真相是什么并不重要,重要的是施将军的确是在和建奴血战,他的脸可以说是建奴炸的,也可以说不是。但这重要吗?
答案显然并不重要。
在临时搭的一处台子上站了片刻,等士兵们自己发现他,纷纷过来时,施大勇才上前一步,扬声说道:
“弟兄们随我施大勇出战,大家已经知道,此战是为解大凌河数万军民之围,而我们面对的建奴有好几万。所以这次出援,胜负难料,或许你们中的大部分都将见不到你们的爹娘妻儿。因此,本将决定在你们出征前,先将你们的开拨银子发了,大家也好寄回昌平,给家里一个交待。”顿了一顿,又道:“我还是那句话,不管你们中的谁死了,我施大勇只要活着,便一定办好他的身后事,照顾好他的家人。哪怕我死了,我的部下也一定会兑现我的承诺。现在,便请大家把银子领了。不瞒大伙,银子不多,还是上回咱松山军在大凌河跟建奴交战有功,皇上特意开内库拨的赏银,我呢,也就是表个心意,一人二两,你们也别嫌少。没办法,谁让我施大勇穷呢。但话我也可以扔这,只要咱弟兄死不了,回来之后,我施大勇一定叫大家满意!”
说完,把手一扬:“来啊,把箱子打开!”
郭义这边忙领人把箱子一一打开,顿时,露出里面一层层码得好好的银锭,都是五六两一个的,分都不好分。好在事先已经有了安排,叫士兵们两三个一起领,事后再私下兑了。不然,一时间施大勇也没地去换零散银子来。

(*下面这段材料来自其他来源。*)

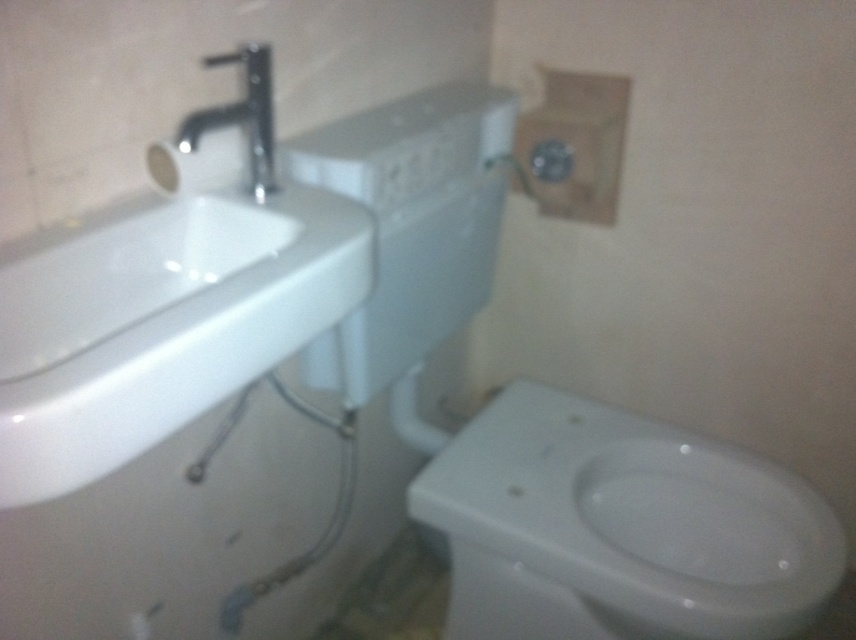
Question: Which of the following is the closest to the observer?

Choices:
 (A) white glossy bidet at lower right
 (B) polished chrome faucet at upper left

Answer: (B)

Question: Which object is the farthest from the white glossy bidet at lower right?

Choices:
 (A) white glossy sink at upper left
 (B) white matte toilet paper at upper left

Answer: (B)

Question: Can you confirm if white glossy bidet at lower right is positioned to the left of white glossy sink at upper left?

Choices:
 (A) no
 (B) yes

Answer: (A)

Question: Does white glossy bidet at lower right have a greater width compared to polished chrome faucet at upper left?

Choices:
 (A) yes
 (B) no

Answer: (A)

Question: Is the position of white glossy sink at upper left more distant than that of polished chrome faucet at upper left?

Choices:
 (A) yes
 (B) no

Answer: (B)

Question: Which of the following is the farthest from the observer?

Choices:
 (A) (156, 435)
 (B) (262, 44)
 (C) (723, 557)
 (D) (165, 160)

Answer: (C)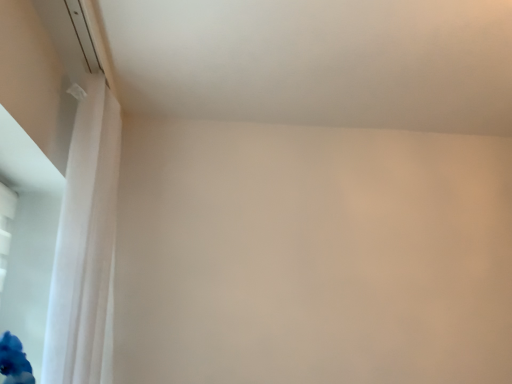
Question: Does transparent plastic window screen at lower left have a lesser width compared to white sheer curtain at left?

Choices:
 (A) yes
 (B) no

Answer: (A)

Question: Does transparent plastic window screen at lower left appear on the right side of white sheer curtain at left?

Choices:
 (A) no
 (B) yes

Answer: (A)

Question: Is transparent plastic window screen at lower left surrounding white sheer curtain at left?

Choices:
 (A) no
 (B) yes

Answer: (A)

Question: From the image's perspective, is transparent plastic window screen at lower left over white sheer curtain at left?

Choices:
 (A) no
 (B) yes

Answer: (A)

Question: Can you confirm if transparent plastic window screen at lower left is wider than white sheer curtain at left?

Choices:
 (A) yes
 (B) no

Answer: (B)

Question: Could you tell me if transparent plastic window screen at lower left is turned towards white sheer curtain at left?

Choices:
 (A) no
 (B) yes

Answer: (A)

Question: Is white sheer curtain at left bigger than transparent plastic window screen at lower left?

Choices:
 (A) yes
 (B) no

Answer: (A)

Question: Considering the relative sizes of white sheer curtain at left and transparent plastic window screen at lower left in the image provided, is white sheer curtain at left thinner than transparent plastic window screen at lower left?

Choices:
 (A) no
 (B) yes

Answer: (A)

Question: Is white sheer curtain at left turned away from transparent plastic window screen at lower left?

Choices:
 (A) no
 (B) yes

Answer: (B)

Question: From the image's perspective, does white sheer curtain at left appear higher than transparent plastic window screen at lower left?

Choices:
 (A) yes
 (B) no

Answer: (A)

Question: Does white sheer curtain at left have a smaller size compared to transparent plastic window screen at lower left?

Choices:
 (A) no
 (B) yes

Answer: (A)

Question: Would you consider white sheer curtain at left to be distant from transparent plastic window screen at lower left?

Choices:
 (A) yes
 (B) no

Answer: (B)

Question: Based on their positions, is white sheer curtain at left located to the left or right of transparent plastic window screen at lower left?

Choices:
 (A) left
 (B) right

Answer: (B)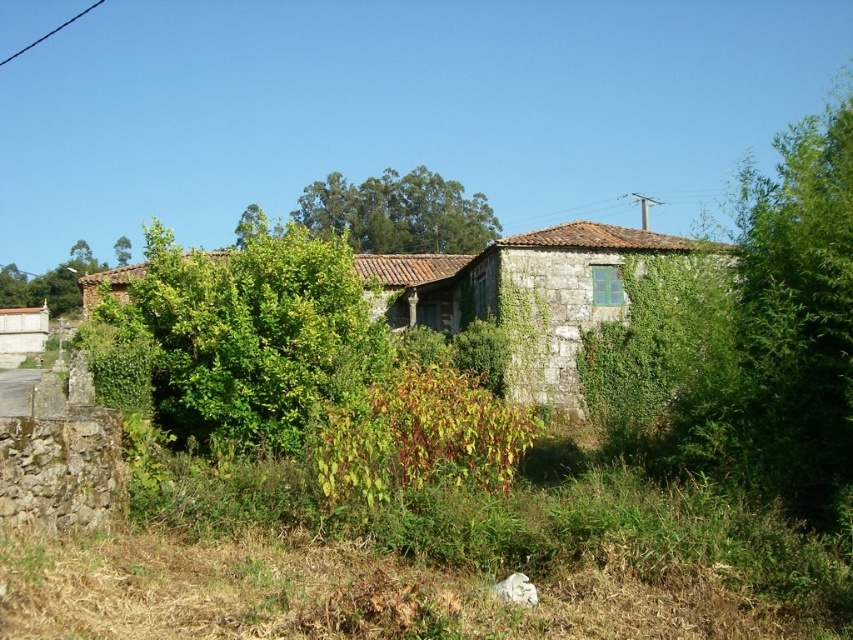
You are standing in the rural scene and want to walk from the green leafy bush at center to the white concrete shed at lower left. Which direction should you move to get closer to the shed?

Since the green leafy bush at center is closer to the viewer than the white concrete shed at lower left, you should move backward to get closer to the white concrete shed at lower left.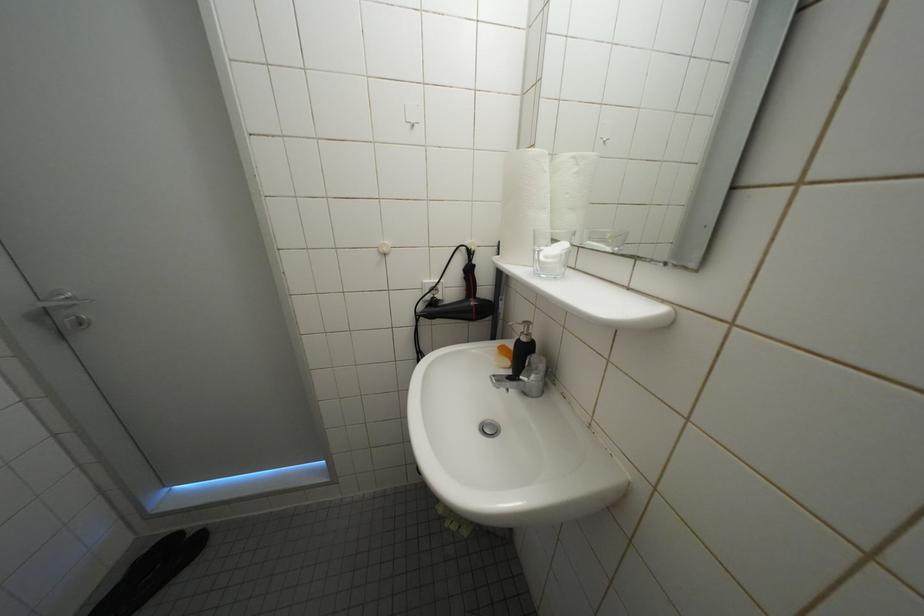
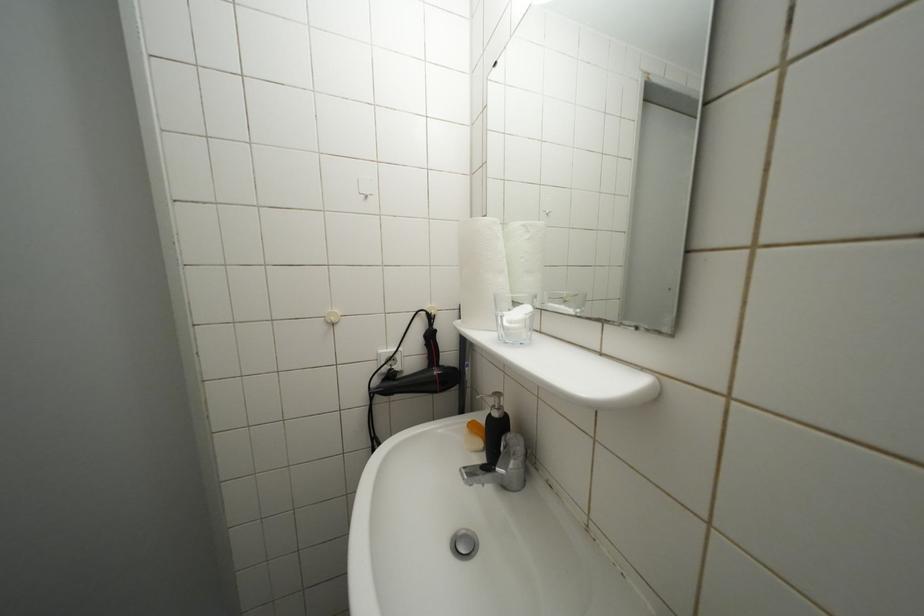
Question: The first image is from the beginning of the video and the second image is from the end. How did the camera likely rotate when shooting the video?

Choices:
 (A) Left
 (B) Right
 (C) Up
 (D) Down

Answer: (C)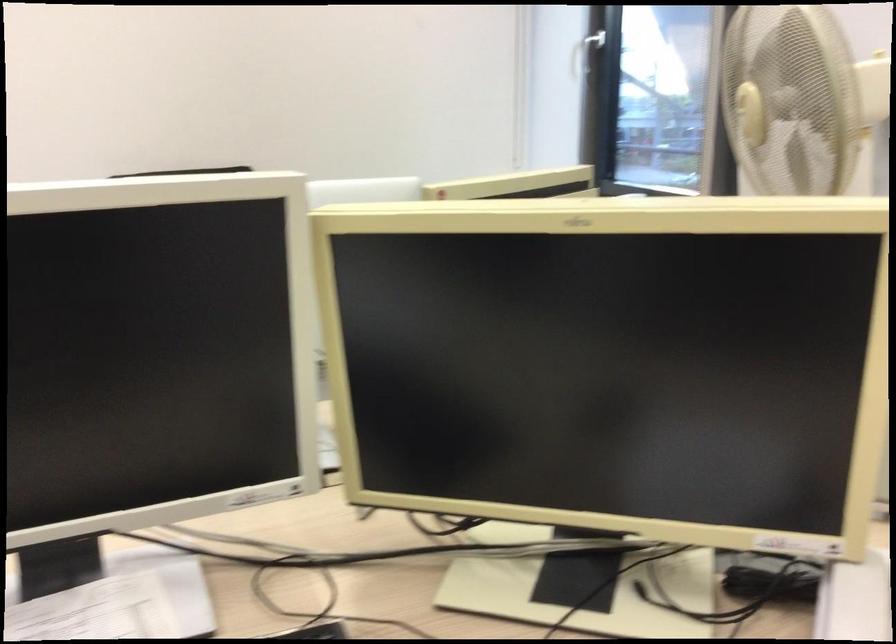
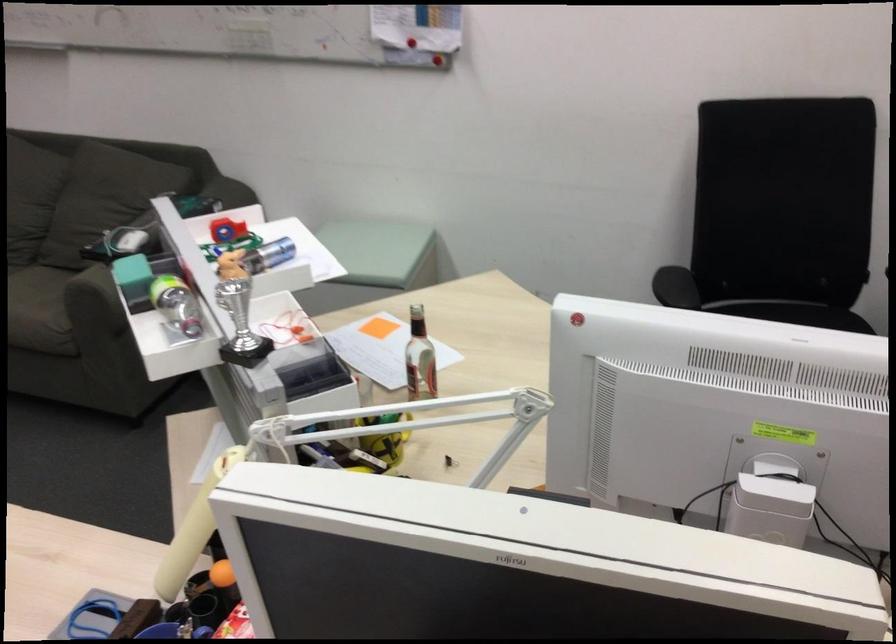
Based on the continuous images, in which direction is the camera rotating?

The camera's rotation is toward left-down.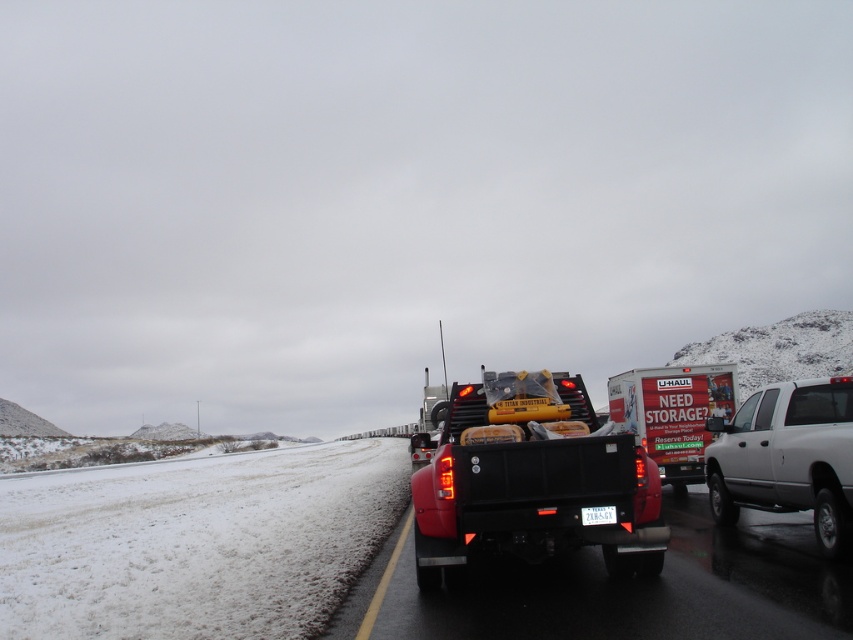
Question: Among these objects, which one is nearest to the camera?

Choices:
 (A) black matte truck at center
 (B) white matte pickup truck at right
 (C) white matte u-haul trailer at center
 (D) matte black tow truck at center

Answer: (D)

Question: Is the position of matte black tow truck at center less distant than that of white plastic license plate at center?

Choices:
 (A) no
 (B) yes

Answer: (A)

Question: Can you confirm if black matte truck at center is positioned below matte black tow truck at center?

Choices:
 (A) no
 (B) yes

Answer: (B)

Question: Which is farther from the white matte u-haul trailer at center?

Choices:
 (A) white matte pickup truck at right
 (B) white plastic license plate at center

Answer: (B)

Question: Based on their relative distances, which object is farther from the white matte u-haul trailer at center?

Choices:
 (A) white plastic license plate at center
 (B) matte black tow truck at center

Answer: (B)

Question: From the image, what is the correct spatial relationship of black matte truck at center in relation to matte black tow truck at center?

Choices:
 (A) above
 (B) below

Answer: (B)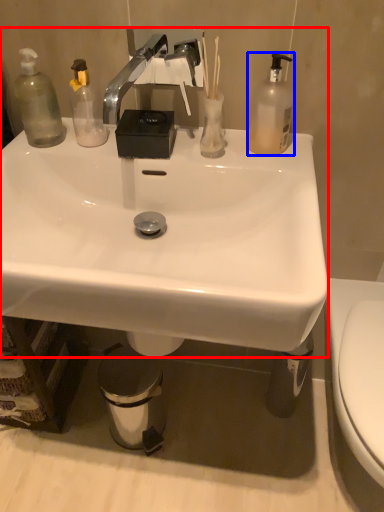
Question: Which point is closer to the camera, sink (highlighted by a red box) or bottle (highlighted by a blue box)?

Choices:
 (A) sink
 (B) bottle

Answer: (A)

来当兵的能有几个富家子弟,三千昌平子弟都是穷人家的娃,哪个见过这么多银子了,银箱打开那刻,一个个便都直了眼,最前排的更是两眼放光,喉咙咽个不停。
人皆爱财,无可厚非。
施大勇无意鄙视子弟们的贪婪模样,微微一笑,喝道:“都别愣着了,各营官长领着,一队队上来拿吧。我施大勇带兵,从来不喝兵血,不扣弟兄们的卖命钱,你们放心大胆拿便是。”
可是话说出去,那帮昌平兵们却是光着,没人动。
见状,施大勇和身后的部下们都疑惑了:怎么,给银子都不要?
黄安正想上前催促一下,却见人群里出来一个年轻人,冲着台上的施大勇嚷了声:“将军,我们不要银子。”
“为什么?”施大勇一怔。
那年轻人说道:“你不是说了嘛,咱们此去九死一生,既然凶多吉少,大伙要这银子有什么用?”
“对,也不是能不能回来,要这银子有什么用?”
“总不能带到地下去用吧。”
人群纷纷叫嚷起来,没有人出来领银子。
施大勇有些感动,家乡的这些子弟的高尚品行却是让他出乎意外了,他却不知,这昌平子弟在明末可是真正的一支强军,不过领军的却不是他施大勇,而是带了几百人跟随大军出城赴援的参将左良玉。
心下不忍,拿眼着那年轻人,和声劝道:“你用不着,可你的亲人能用得着。拿着吧,这是本将的心意,大伙不要嫌少才好。”
那年轻人坚定的摇了摇头:“银子,咱们是不拿的,我等自愿投军,追随将军麾下,乃是敬重将军仁义,愿随将军左右,绝非为了升官发财而来。如果将军非要表下心意,那就请将军答应大伙一件事。”
施大勇毅然点头:“说吧,便是十件,只要我施大勇能做到,便当会为大家办了。”
那年轻人了左右同伴后,转身对施大勇大声道:“等我们出城后,将军把银子托人交到咱爹娘手里便行。”
听了这个要求,施大勇不禁动容,毫不犹豫的点头道:“好,本将答应你们,这些银子,一定会转交到你们爹娘手中!”
见施大勇答应了,那年轻人笑了起来,扬臂呼道:“将军答应咱们了,大伙这就随将军出城和建奴痛痛快快的打一仗吧,好叫天下人知道,我们昌平子弟人人都是不怕死的好汉子!”